■ **EXERCISE REQUIREMENTS**:
Count the lines in the listing below that contain the string "instrumental", matching case exactly, and reply with only that number.

■ **RECORDS TO PROCESS**:

★ ★ ★ ★ ★ ★ ★

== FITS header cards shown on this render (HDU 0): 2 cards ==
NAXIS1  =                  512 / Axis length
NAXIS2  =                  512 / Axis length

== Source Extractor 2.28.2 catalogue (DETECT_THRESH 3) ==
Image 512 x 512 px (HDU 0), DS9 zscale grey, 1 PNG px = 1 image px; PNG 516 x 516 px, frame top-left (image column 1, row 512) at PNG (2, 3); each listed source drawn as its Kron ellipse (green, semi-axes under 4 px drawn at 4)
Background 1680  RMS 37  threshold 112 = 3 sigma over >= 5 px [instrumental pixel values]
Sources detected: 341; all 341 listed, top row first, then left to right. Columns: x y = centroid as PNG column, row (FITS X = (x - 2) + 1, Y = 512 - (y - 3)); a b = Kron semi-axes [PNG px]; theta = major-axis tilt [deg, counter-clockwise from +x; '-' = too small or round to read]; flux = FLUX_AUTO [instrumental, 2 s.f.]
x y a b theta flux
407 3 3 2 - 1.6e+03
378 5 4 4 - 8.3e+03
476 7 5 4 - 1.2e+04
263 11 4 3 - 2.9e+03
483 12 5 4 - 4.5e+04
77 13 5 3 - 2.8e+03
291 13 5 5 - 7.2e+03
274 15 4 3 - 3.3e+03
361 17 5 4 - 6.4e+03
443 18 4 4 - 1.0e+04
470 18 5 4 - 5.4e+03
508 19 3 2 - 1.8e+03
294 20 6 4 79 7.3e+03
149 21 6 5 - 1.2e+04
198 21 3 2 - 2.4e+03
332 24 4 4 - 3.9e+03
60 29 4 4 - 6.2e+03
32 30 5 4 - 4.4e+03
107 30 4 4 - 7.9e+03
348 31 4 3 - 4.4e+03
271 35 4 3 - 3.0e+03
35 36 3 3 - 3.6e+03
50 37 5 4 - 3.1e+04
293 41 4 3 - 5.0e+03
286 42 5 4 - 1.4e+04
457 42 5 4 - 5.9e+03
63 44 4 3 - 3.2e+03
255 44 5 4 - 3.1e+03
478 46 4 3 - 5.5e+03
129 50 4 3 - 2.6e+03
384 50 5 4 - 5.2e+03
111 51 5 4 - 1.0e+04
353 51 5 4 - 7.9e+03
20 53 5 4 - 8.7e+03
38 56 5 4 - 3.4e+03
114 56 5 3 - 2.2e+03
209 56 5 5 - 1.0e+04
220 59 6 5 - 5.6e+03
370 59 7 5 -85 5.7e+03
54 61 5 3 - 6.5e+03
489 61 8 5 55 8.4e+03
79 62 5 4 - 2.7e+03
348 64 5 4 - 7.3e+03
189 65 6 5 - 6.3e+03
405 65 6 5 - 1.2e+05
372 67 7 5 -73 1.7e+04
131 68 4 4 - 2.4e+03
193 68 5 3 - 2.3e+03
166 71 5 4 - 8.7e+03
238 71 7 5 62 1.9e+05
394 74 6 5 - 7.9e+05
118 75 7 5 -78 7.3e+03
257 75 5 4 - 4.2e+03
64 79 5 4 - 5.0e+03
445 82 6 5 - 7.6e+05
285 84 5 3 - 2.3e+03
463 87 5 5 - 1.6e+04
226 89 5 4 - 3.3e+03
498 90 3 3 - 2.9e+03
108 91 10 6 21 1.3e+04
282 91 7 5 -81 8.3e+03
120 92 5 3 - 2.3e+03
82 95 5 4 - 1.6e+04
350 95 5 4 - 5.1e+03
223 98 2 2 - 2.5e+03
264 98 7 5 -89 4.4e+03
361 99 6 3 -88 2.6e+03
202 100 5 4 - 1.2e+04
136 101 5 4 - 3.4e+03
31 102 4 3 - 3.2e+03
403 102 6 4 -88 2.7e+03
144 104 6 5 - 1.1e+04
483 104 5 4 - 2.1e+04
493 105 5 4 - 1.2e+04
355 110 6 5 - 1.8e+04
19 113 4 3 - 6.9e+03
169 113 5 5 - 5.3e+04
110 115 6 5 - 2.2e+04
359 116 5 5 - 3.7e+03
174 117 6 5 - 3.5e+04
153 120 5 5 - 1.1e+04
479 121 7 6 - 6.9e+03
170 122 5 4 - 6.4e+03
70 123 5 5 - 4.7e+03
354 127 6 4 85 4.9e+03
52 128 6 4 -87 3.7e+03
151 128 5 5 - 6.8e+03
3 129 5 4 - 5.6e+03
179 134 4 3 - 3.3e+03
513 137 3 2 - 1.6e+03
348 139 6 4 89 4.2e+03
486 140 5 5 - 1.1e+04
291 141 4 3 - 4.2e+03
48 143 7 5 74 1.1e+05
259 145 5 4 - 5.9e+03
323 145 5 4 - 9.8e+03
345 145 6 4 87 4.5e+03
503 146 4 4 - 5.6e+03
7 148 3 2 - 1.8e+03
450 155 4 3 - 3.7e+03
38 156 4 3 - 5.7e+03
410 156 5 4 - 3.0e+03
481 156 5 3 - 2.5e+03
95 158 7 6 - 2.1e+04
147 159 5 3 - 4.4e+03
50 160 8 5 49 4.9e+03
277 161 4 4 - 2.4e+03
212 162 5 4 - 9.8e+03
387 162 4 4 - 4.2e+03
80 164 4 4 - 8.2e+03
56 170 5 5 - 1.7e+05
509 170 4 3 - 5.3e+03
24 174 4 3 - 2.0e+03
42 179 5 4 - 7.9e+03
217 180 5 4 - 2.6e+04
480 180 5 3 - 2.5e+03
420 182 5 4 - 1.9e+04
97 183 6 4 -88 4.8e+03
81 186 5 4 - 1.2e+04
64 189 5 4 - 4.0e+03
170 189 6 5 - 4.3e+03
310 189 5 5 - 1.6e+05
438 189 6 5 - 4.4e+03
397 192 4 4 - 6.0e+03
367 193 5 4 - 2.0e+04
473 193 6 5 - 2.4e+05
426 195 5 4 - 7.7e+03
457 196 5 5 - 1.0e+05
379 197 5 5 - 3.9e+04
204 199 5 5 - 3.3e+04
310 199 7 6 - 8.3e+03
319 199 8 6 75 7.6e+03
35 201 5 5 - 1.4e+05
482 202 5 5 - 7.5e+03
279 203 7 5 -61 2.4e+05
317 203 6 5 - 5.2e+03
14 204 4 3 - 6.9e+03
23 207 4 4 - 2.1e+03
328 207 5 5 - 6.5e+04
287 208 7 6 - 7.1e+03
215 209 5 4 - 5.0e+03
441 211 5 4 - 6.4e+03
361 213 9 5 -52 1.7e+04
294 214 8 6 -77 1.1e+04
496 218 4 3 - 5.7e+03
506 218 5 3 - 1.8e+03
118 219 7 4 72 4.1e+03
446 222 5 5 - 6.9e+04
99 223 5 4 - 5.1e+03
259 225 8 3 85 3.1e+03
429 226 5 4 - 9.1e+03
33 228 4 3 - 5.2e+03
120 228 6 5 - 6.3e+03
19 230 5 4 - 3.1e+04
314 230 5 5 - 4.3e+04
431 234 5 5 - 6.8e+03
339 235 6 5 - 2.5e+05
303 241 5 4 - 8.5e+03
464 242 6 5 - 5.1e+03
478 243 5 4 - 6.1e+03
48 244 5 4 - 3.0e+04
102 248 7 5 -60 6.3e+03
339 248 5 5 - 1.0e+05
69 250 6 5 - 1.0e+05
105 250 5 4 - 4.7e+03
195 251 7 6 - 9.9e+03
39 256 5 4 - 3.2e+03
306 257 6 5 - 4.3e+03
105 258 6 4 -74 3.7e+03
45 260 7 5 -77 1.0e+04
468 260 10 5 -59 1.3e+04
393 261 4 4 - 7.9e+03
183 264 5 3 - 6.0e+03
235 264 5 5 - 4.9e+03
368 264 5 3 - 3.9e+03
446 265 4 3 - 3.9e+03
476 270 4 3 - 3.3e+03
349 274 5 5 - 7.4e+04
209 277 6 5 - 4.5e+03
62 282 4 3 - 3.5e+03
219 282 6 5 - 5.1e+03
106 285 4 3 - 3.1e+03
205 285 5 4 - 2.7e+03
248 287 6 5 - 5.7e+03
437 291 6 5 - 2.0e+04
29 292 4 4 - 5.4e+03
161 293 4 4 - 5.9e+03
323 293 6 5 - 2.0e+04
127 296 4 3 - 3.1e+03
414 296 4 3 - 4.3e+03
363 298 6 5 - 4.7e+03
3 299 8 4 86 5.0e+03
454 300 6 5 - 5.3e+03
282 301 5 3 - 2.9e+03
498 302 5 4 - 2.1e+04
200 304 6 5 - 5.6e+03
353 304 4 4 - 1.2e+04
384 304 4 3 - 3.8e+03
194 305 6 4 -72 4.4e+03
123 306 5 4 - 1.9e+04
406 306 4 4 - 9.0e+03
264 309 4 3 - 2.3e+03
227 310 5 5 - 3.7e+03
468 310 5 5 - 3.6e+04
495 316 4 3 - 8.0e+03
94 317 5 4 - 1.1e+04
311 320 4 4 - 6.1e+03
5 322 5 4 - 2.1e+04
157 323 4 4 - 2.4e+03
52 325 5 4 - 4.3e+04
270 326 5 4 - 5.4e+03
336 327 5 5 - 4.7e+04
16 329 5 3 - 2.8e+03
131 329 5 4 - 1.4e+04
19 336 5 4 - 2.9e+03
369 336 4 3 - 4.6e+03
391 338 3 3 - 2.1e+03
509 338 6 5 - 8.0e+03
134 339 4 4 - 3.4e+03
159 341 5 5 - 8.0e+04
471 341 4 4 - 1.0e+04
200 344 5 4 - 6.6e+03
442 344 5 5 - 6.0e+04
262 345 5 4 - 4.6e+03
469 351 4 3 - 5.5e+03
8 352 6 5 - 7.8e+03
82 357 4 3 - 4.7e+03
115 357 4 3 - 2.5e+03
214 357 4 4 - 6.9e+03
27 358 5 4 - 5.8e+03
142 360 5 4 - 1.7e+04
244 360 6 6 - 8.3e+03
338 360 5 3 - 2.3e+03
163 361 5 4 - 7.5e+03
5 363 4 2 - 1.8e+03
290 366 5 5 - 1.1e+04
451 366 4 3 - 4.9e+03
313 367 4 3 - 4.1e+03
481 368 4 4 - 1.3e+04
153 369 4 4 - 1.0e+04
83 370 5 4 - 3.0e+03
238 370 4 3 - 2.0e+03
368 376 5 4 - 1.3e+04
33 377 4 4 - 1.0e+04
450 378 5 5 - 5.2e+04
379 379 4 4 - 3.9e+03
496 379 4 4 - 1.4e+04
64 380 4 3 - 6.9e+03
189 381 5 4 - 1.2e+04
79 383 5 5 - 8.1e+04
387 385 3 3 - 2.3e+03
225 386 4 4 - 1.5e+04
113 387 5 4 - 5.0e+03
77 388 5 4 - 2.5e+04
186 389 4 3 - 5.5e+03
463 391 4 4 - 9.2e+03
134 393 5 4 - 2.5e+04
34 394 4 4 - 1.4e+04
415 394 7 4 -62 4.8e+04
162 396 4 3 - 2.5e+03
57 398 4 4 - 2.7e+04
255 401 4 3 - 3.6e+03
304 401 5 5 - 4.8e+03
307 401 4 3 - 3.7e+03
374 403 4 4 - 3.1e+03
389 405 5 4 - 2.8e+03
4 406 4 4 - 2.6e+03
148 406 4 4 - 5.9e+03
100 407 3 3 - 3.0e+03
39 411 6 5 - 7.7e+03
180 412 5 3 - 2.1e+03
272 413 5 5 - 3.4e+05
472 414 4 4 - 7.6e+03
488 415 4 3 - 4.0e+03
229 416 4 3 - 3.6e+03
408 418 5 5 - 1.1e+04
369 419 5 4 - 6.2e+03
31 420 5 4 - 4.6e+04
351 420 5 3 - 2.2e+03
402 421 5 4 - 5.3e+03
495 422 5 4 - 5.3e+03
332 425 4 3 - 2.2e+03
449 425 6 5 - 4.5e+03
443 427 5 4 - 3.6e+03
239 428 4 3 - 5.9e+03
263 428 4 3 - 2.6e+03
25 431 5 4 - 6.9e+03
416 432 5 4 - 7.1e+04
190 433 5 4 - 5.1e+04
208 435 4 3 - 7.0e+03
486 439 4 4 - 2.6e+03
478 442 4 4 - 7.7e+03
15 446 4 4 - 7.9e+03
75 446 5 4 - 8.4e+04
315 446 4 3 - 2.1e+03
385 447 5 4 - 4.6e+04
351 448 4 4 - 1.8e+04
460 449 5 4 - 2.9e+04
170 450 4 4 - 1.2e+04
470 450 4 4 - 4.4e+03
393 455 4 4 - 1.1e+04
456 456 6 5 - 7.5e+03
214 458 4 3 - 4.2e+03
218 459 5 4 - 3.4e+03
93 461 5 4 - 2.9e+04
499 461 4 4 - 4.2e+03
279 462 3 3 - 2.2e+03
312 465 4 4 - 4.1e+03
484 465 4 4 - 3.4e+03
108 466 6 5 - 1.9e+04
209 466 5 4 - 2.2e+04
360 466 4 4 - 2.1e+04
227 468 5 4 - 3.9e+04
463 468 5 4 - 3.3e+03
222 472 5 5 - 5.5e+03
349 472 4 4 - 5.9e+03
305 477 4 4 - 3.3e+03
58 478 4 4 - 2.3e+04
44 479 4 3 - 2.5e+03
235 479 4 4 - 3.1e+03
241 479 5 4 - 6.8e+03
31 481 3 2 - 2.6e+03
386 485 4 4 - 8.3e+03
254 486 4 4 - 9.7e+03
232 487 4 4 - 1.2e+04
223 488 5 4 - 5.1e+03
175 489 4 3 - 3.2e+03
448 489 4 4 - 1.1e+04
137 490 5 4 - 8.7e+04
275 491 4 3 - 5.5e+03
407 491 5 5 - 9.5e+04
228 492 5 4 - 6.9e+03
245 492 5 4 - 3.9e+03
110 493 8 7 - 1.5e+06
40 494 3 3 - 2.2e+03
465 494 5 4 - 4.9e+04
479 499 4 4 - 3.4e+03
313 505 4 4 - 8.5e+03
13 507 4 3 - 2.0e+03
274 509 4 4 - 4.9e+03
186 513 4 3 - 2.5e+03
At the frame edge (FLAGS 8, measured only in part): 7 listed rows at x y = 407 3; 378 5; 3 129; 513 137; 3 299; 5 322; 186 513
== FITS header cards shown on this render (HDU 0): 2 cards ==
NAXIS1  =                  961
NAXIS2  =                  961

★ ★ ★ ★ ★ ★ ★

■ **EXERCISE ANSWER**:
2